You all know how I feel about change. I should have been prepared for this. Nine out of ten families in my area depart the neighborhood within a year of the birth of their second child. They do it for space, for schools, for family, for change, for money, for a host of other reasons but their timing is eerily similar. I immediately felt the loss of not getting to watch this natural born leader grow up even from my spot way over here on the sidelines. Just as quickly I chastised myself for getting so attached to someone I was connected to by so thin a thread. These are the consequences of my well-constructed fences.

I could tell by her delivery that this information (perhaps like the news of her younger sibling's impending arrival a little over a year ago) had been presented to her as a positive and yet (perhaps due in part to the reality of having such a familial ad campaign to compare to an actual younger sibling) she wanted to try it out on another adult to see if it was in fact good news. I sucked in my hitched breath and fired right back with my most intrigued tone, "Really? Why not?" When in doubt, feign ignorance.

Untitled "We're moving to the new house."

"Wow! Congratulations! Where is it?" We grappled with an answer to that for a bit. She couldn't remember the name and I didn't want to risk insulting her nearby parents by testing out words like "Connecticut" and "New Jersey" to see if they sounded familiar.

E solved the problem by directing my attention elsewhere. "My new closet is pink!" and she surged ahead on the wings of that glorious knowledge.

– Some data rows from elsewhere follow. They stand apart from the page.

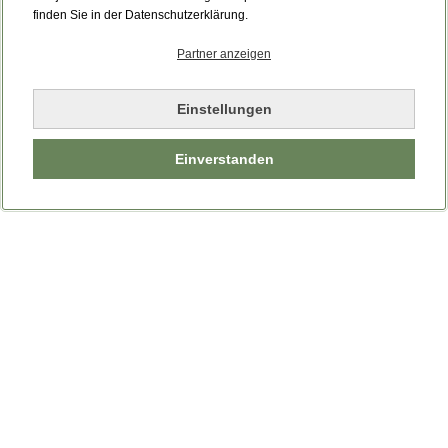
Bitte laden Sie die Seite neu.
finden Sie in der Datenschutzerklärung.
Partner anzeigen
Seite neu laden
Einstellungen
Einverstanden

Her father, inching up behind, offered the name of their new neighborhood. It's close enough that we're in the same borough and far enough away that we are virtually assured of never running into each other again. I asked him about the closet and he told me he would be painting it as soon as possible.

When I caught up with E again I mentioned that her closet would match part of her dress and I tickled her a little just to hear her exuberant laugh one more time. I told her to have fun with her new closet then I looked her in the eye and said, "I will miss you."

And I will.

*Photos of Our Bethany's family. They moved but their timeline and their reasons are different and I'm making damn sure they don't forget me.